Il est imbattable dans ce domaine (rires). C’est aussi ma passion et je regarde les matchs à la télévision, lis et écoute tout ce qui a attrait au football. Le travail ne s’arrête pas quand on quitte la forêt de Haye. Quoi qu’on fasse, on pense toujours à l’équipe, à la manière de l’améliorer. Même pendant les vacances, on se téléphone continuellement pour échanger des idées sur le recrutement.

 

Cette passion engendre aussi beaucoup de stress. Est-ce parfois difficile à supporter ?

Quand on voit l’importance économique pour un club d’être en Ligue 1, on comprend les responsabilités qui pèsent sur les épaules des entraîneurs. Il ne faut pas pour autant se laisser manger par la pression, mais plutôt relativiser. C’est ce que l’on cherche à faire dans les mauvais moments, chercher le positif pour rebondir. On a vécu des périodes difficiles et on s’en est toujours sorti. C’est clair que les nuits sont plus difficiles, mais il faut trouver l’équilibre pour ne pas ramener tous ses problèmes à la maison. Au contraire quand tout va bien, il faut être encore plus vigilant car ces moments d’euphorie peuvent pousser à la faute.
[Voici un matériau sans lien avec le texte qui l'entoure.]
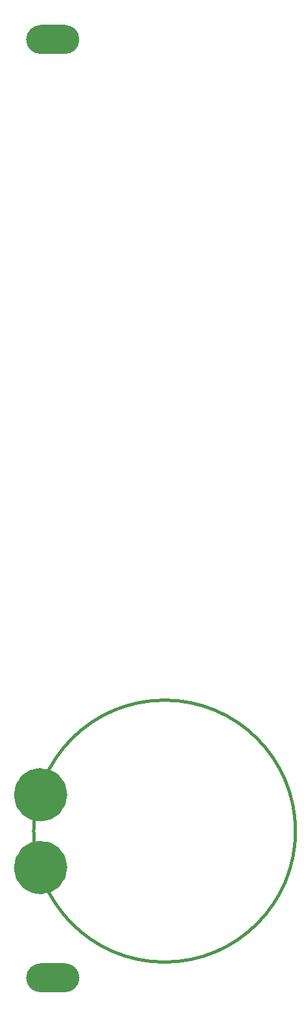
<source format=gbr>
%TF.GenerationSoftware,KiCad,Pcbnew,6.0.11-2627ca5db0~126~ubuntu22.04.1*%
%TF.CreationDate,2023-07-26T01:24:14+03:00*%
%TF.ProjectId,panel,70616e65-6c2e-46b6-9963-61645f706362,rev?*%
%TF.SameCoordinates,Original*%
%TF.FileFunction,Soldermask,Top*%
%TF.FilePolarity,Negative*%
%FSLAX46Y46*%
G04 Gerber Fmt 4.6, Leading zero omitted, Abs format (unit mm)*
G04 Created by KiCad (PCBNEW 6.0.11-2627ca5db0~126~ubuntu22.04.1) date 2023-07-26 01:24:14*
%MOMM*%
%LPD*%
G01*
G04 APERTURE LIST*
%ADD10C,1.900000*%
%ADD11C,3.500000*%
%ADD12C,0.400000*%
%ADD13C,0.100000*%
G04 APERTURE END LIST*
D10*
X66850000Y-157250000D02*
G75*
G03*
X66850000Y-157250000I-950000J0D01*
G01*
G36*
X65850000Y-155350000D02*
G01*
X69150000Y-155350000D01*
X69150000Y-159150000D01*
X65850000Y-159150000D01*
X65850000Y-155350000D01*
G37*
D11*
X67650000Y-142850000D02*
G75*
G03*
X67650000Y-142850000I-1750000J0D01*
G01*
D10*
X70050000Y-157250000D02*
G75*
G03*
X70050000Y-157250000I-950000J0D01*
G01*
D12*
X99200000Y-138100000D02*
G75*
G03*
X99200000Y-138100000I-17100000J0D01*
G01*
D11*
X67650000Y-133350000D02*
G75*
G03*
X67650000Y-133350000I-1750000J0D01*
G01*
D10*
X70050000Y-34750000D02*
G75*
G03*
X70050000Y-34750000I-950000J0D01*
G01*
D13*
X61600001Y-106450000D02*
G75*
G03*
X61600001Y-106450000I-1J0D01*
G01*
G36*
X65850000Y-32850000D02*
G01*
X69150000Y-32850000D01*
X69150000Y-36650000D01*
X65850000Y-36650000D01*
X65850000Y-32850000D01*
G37*
D10*
X66850000Y-34750000D02*
G75*
G03*
X66850000Y-34750000I-950000J0D01*
G01*
M02*

</source>
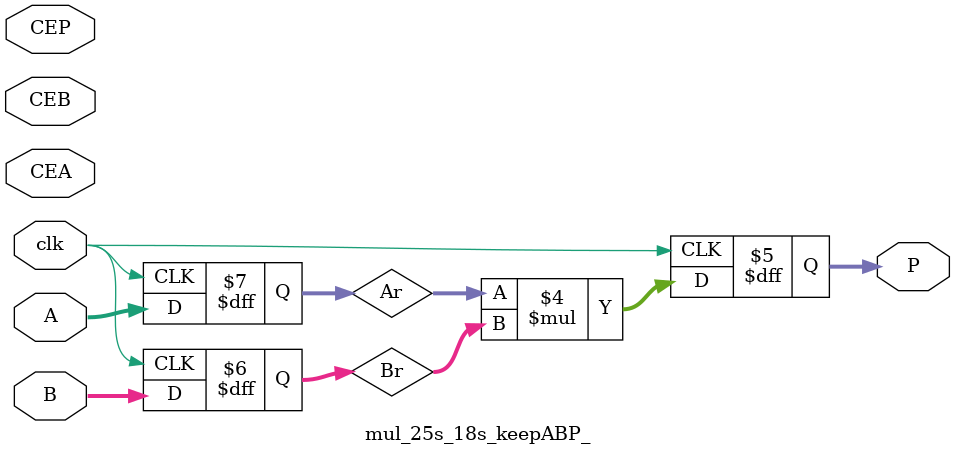
<source format=v>
(* top *)
module mul_25s_18s_keepABP_ #(parameter AW=25, BW=18, AREG=1, BREG=1, PREG=1) (input clk, CEA, CEB, CEP, input signed [AW-1:0] A, input signed [BW-1:0] B, (* keep *) output reg signed [AW+BW-1:0] P);
(* keep *) reg signed [AW-1:0] Ar;
(* keep *) reg signed [BW-1:0] Br;
generate
    if (AREG) begin
        always @(posedge clk) if (1) Ar <= A;
    end
    else
        always @* Ar <= A;
    if (BREG) begin
        always @(posedge clk) if (1) Br <= B;
    end
    else
        always @* Br <= B;
    if (PREG) begin
        always @(posedge clk) if (1) P <= Ar * Br;
    end
    else
        always @* P <= Ar * Br;
endgenerate
endmodule

`ifndef _AUTOTB
module __test ;
    wire [4095:0] assert_area = "cd mul_25s_18s_keepABP_; select t:DSP48E1 -assert-count 1; select t:FD* -assert-count 86";
endmodule
`endif


</source>
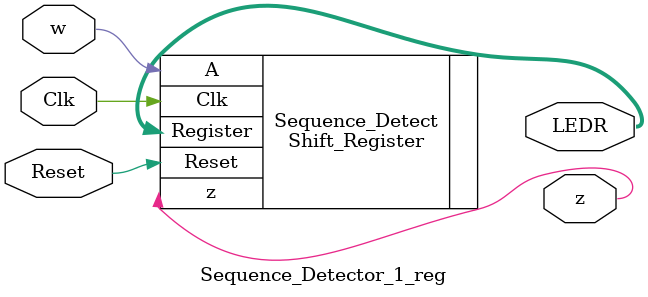
<source format=v>
`timescale 1ns/10ps

module Sequence_Detector_1_reg (w, z, Clk, Reset, LEDR);
	input w, Clk, Reset;
	output z;
	output [7:4] LEDR;
	Shift_Register Sequence_Detect (.A(w), .z(z), .Clk(Clk), .Reset(Reset), .Register(LEDR));
endmodule
</source>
Tu as raccroché les crampons à 24 ans après avoir évolué à Yutz et Thionville en CFA. Cela ne te démange jamais de participer à certains exercices avec les joueurs ?

Non, je ne participe jamais aux entraînements (sourire). Au début, cela a été dur, mais plus maintenant. C’est important de mettre une distance avec les joueurs. C’était même indispensable quand j’ai débuté à 18 ans avec des gamins de 14 ans puis lorsque je suis entré au centre de formation du FC Metz. Je n’avais que 24 ans quand Francis De Taddeo m’a fait confiance. C’est rare que l’on accorde cette confiance à un jeune entraîneur.

 

Originaire de Thionville, tu as dû être heureux quand Jean Fernandez t’a annoncé avoir choisi l’ASNL ?

Quand on fait de sa passion son métier, qu’on l’exerce au plus haut niveau et en plus près de sa famille, c’est un vrai luxe. Revenir en Lorraine était donc une très bonne nouvelle pour moi. Mais, ce n’est pas ce qui a fait la différence. On en a discuté pendant des heures avec Jean, car on cherchait avant tout à avoir les meilleures conditions de travail possible. Pour moi, l’ASNL était un club stable avec un président très respecté dans le milieu du foot. Voir que les entraîneurs y restaient longtemps en place malgré les tempêtes était aussi un signe de solidité.